Ibn Al-arabi Al-hatimi a écrit à l'Imam Ar-razi en lui
disant: viens, et nous te ferons connaître Dieu aujourd'hui, avant ta mort.
Car, quand Dieu apparaîtra à Ses serviteurs, tu Le nieras et tu ne Le
reconnaîtras pas.
Le Chaykh Abou Mohammad Al-qadiri Al-jilani, que Dieu
l'agrée, a été interrogé au sujet d'un homme qui prétendait voir Dieu avec ses
yeux. Le Chaykh l'a convoqué pour s'expliquer. L'homme lui a dit: oui, c'est
vrai. Alors Le chaykh l'a grondé et l'a défendu de répéter une telle chose.

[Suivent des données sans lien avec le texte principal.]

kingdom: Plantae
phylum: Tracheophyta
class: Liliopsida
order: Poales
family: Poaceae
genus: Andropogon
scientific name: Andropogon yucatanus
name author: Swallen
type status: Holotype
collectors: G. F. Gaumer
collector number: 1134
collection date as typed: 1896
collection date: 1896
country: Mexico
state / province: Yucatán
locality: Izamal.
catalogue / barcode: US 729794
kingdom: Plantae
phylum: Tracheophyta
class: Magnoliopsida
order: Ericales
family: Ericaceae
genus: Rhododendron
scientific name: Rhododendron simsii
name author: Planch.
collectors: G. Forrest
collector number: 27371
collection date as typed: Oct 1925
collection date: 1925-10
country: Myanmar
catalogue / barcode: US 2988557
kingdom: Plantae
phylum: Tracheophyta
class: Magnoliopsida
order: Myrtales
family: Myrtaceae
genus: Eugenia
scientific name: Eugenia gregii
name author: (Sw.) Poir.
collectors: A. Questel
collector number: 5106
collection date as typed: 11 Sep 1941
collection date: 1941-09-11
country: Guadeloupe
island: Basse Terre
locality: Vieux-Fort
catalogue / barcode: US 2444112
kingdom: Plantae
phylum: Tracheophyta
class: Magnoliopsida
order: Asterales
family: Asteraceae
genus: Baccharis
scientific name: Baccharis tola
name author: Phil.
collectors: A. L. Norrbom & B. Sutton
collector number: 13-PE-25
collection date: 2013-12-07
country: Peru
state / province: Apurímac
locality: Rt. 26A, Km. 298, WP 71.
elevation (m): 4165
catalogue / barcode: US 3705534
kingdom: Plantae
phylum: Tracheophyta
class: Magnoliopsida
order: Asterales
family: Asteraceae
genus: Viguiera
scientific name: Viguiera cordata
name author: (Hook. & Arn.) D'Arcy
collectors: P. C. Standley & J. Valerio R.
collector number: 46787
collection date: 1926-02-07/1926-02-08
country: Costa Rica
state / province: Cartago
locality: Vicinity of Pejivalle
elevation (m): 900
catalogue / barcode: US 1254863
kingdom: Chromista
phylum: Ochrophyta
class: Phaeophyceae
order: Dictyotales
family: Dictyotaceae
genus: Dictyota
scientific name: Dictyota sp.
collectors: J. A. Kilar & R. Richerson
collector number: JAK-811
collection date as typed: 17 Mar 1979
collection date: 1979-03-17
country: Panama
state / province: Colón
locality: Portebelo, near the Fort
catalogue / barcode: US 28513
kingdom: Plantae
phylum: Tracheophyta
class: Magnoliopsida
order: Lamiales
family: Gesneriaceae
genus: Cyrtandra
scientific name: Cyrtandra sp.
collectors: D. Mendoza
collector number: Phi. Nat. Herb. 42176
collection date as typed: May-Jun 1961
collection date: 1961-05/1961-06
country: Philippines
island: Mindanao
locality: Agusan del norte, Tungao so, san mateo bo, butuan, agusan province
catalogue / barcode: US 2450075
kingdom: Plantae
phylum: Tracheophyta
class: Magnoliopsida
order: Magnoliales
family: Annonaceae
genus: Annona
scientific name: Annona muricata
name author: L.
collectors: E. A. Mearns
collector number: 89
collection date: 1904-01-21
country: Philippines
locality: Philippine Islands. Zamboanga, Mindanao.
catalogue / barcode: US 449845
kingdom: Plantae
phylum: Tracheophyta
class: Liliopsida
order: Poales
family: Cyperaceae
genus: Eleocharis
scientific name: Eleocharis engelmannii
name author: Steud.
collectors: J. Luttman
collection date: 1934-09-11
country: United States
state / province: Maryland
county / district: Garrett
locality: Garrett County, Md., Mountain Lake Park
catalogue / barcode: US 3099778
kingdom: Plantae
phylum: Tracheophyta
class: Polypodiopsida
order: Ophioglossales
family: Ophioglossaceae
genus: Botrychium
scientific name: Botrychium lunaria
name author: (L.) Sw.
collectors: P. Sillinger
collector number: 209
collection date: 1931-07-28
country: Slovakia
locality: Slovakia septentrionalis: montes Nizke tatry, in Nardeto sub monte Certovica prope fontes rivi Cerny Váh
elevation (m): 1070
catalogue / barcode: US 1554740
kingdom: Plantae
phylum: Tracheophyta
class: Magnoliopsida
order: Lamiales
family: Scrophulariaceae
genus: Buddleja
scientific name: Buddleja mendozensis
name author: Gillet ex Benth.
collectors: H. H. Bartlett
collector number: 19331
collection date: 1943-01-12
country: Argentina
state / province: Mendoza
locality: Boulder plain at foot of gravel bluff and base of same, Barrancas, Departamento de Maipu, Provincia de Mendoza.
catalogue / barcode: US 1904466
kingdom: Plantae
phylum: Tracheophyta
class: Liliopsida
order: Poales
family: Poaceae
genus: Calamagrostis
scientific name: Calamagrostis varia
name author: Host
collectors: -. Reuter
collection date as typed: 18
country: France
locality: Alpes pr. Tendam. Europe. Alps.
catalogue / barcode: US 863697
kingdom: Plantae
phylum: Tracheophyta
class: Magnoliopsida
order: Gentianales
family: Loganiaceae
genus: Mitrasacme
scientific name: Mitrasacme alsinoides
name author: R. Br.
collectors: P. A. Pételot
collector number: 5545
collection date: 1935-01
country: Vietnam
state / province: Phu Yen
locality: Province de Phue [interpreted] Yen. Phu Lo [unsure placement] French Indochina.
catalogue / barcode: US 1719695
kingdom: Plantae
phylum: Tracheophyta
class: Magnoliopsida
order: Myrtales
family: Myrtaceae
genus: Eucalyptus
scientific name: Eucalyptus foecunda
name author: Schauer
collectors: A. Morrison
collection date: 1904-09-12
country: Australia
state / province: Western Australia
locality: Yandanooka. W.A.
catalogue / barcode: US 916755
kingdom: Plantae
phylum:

Puis on a demandé au Chaykh si cet homme avait raison ou pas et il a répondu:
il a raison mais il est dans la confusion, car il a vu avec l'œil de son cœur
(al-bassira) la lumière de la beauté et cette lumière a transpercé l'œil de son
cœur pour arriver à son œil physique. Alors son œil physique a vu l'œil de son
cœur dont le rayon est lié à la lumière de la vision de Dieu. Il a cru qu'il
avait vu ce que voyait l'œil de son cœur alors que son œil physique a seulement
vu l'œil de son cœur.
Le sens de tout cela est que tant que l'âme est voilée par
le caractère physique (corporel), la vision reste attachée à la vue physique et
on ne perçoit que le sens concret. Et si le spirituel domine le corporel alors
la vision est attachée à l'œil du cœur (al-bassira) et l'œil physique ne
perçoit que les sens abstraits que percevait l'œil du cœur.